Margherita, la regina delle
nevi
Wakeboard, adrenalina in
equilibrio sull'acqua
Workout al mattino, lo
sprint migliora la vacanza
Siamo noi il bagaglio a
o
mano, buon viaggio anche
...
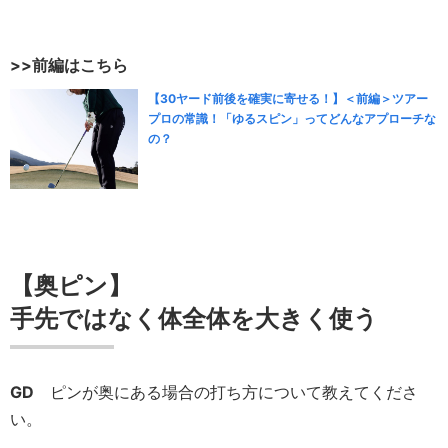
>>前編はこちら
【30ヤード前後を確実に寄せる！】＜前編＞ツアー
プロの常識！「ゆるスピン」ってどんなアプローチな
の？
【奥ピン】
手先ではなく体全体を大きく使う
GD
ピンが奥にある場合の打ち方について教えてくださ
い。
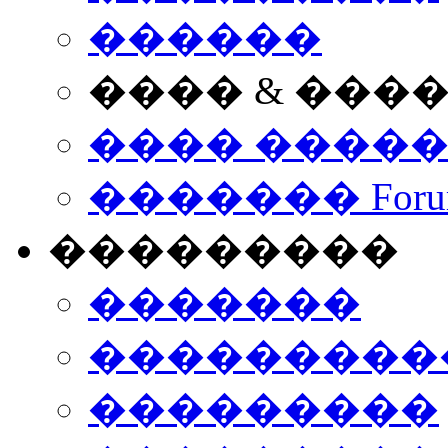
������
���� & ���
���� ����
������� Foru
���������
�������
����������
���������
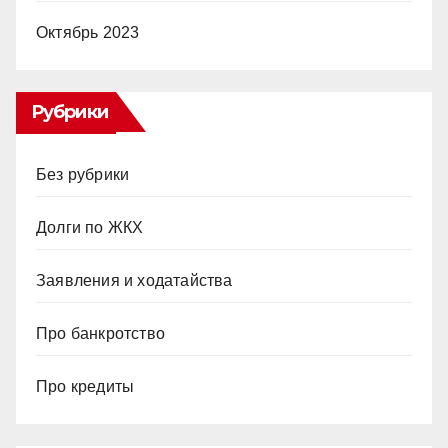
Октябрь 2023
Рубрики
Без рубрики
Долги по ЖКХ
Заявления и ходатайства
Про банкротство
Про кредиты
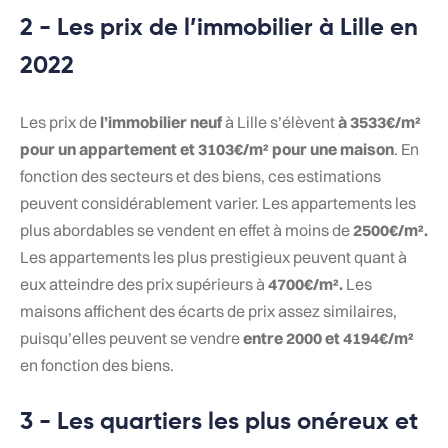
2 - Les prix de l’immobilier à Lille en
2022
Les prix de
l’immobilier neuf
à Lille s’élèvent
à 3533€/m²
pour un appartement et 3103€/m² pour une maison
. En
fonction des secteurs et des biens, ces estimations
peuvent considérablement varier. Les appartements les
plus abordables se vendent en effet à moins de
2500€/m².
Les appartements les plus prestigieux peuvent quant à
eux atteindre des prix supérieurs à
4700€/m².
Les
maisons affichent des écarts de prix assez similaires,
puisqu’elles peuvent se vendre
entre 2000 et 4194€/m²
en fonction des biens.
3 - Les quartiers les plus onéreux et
---
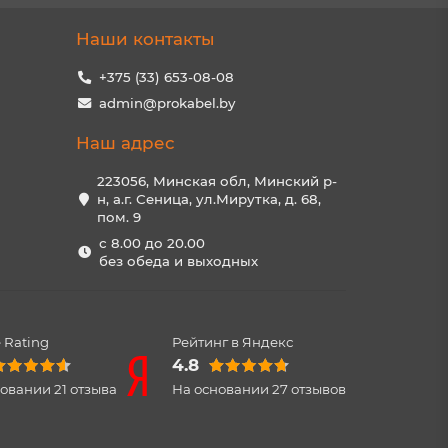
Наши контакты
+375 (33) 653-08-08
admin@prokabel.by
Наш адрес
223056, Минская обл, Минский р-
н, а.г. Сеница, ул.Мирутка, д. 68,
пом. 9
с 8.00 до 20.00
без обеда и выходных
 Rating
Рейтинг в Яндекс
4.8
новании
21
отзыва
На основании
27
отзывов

REQUIRED WORK: From the listing above, return the lines starting at the one with "Margherita, la regina delle" and ending at the one with "mano, buon viaggio anche", both kept, exactly as they appear and nothing more.

THE COMPLETED TASK:
Margherita, la regina delle
nevi
Wakeboard, adrenalina in
equilibrio sull'acqua
Workout al mattino, lo
sprint migliora la vacanza
Siamo noi il bagaglio a
o
mano, buon viaggio anche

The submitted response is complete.